The story Scott's telling, unfortunately, never really finds its way again once it's begun in earnest. The big thing, and maybe I should've even noted it earlier, is that it never, ever explains how a USN pilot in his thirties is best friends with a Mexican crime lord in his seventies. It goes so far out of its way not to do so that it feels bizarre and forced; I'm not even entirely sure Cochran knew his pal was a crime lord. Maybe the theatrical cut does explain this (those twenty minutes must do something), but I'm not sure that anything would make it feel like this story is built on anything more than the contrivances required to put Cochran in a setting where we're readier to accept that mob bossses can condemn unfaithful wives to whorehouses. It wouldn't even necessarily matter that much, except in the end it matters enormously, and there is less than zero emotional foundation for any of what happens there, not least because Costner has treated almost every single friendly interaction with Quinn as an irritating imposition on his time and solitude, even before he's started fucking his wife. The script boxes him into this anyway, and while Scott will tell you that Revenge establishes what the stakes of this relationship are, he's wrong. (For the record, Costner, besides being fairly good with Stowe even outside of sex scenes, is reliable enough in his low-affect stoicism once the plot begins, even if sometimes his reads tilt more toward "whiney" than "resolute" or "outraged.")

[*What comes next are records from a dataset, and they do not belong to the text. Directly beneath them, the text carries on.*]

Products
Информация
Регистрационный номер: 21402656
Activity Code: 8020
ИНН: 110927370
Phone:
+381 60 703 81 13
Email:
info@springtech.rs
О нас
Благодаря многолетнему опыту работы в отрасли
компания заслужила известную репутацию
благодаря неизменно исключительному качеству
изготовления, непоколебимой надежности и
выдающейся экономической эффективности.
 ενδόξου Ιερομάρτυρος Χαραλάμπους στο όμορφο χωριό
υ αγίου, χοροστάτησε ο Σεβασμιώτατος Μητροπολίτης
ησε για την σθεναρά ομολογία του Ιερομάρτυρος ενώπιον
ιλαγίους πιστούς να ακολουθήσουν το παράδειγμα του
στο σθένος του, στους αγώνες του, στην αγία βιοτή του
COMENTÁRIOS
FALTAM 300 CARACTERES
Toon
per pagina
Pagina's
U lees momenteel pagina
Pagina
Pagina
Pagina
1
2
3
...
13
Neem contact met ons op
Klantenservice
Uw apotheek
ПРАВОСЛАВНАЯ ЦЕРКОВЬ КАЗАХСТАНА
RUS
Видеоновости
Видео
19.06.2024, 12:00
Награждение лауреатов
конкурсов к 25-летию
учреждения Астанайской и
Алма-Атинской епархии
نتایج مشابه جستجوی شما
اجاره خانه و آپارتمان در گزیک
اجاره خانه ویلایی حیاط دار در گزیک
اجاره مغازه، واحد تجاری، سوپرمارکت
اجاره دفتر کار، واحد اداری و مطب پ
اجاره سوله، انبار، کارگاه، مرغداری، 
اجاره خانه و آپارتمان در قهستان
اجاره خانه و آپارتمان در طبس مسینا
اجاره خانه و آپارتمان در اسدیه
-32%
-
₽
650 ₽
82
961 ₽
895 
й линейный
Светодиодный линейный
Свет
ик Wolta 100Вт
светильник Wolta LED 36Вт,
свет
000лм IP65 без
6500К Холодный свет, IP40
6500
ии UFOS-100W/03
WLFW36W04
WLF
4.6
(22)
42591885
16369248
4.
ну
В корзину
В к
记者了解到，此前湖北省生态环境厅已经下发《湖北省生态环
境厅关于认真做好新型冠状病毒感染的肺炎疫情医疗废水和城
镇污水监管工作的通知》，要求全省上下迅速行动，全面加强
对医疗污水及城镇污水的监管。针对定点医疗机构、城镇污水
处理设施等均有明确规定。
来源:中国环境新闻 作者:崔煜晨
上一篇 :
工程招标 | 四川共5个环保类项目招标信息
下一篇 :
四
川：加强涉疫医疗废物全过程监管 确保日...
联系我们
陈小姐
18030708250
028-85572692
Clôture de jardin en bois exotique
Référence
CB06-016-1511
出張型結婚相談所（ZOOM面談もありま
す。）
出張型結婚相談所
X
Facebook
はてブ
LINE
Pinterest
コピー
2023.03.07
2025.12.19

Somehow, it still feels slightly less "Mexico is a hellscape beyond the understanding of the gringo mind" than many movies on broadly similar lines, though it's possible this is even one of its problems, for as Cochran rolls like a tumbleweed through the Mexican countryside he continually picks up new allies. Mexico winds up a surprisingly friendly place for an American who's set himself to war against a local crime lord, but then, half the people he encounters are Americans too, astonishingly blasé about getting tangled up with a guy who very obviously means to go around killing people. The other half are Cochran's new Mexican co-belligerents, and they come very close to just taking over this whole Revenge business for themselves, diluting the single-minded death-ride that the title's promised: when they're just one- or two-scene notions, it's hard to complain too much, because that's just greasing the wheels of the plot, but eventually (possibly no earlier than the last half-hour!) Jose Ferrer and John Leguizamo show up, and their characters basically become deuteragonists, while the screenplay doesn't seem to recognize that once the finale arrives they and Cochran are at cross-purposes, because they're not, in fact, motivated by the same things. (This gets slightly spoilery, but it's the one Scott film I'm aware of that is misogynistic in any deep sense. Scott movies have got their insert shots of butts and their corny sexist japes, but this is the one that reveals in the last two minutes that it's actually been about a bros-before-hos masculine code of sexual ownership, which feels like the opposite of the movie we were watching; it's also lame, a "kill a whole lot of henchmen but have mercy on the mastermind" ending.) By this point, the return to full-on elemental tragedy in the denouement—not without its own problems, but it is, at least, emotionally comprehensible—the film's become pretty thin gruel. And that's a shame for something that initially had such visceral bite.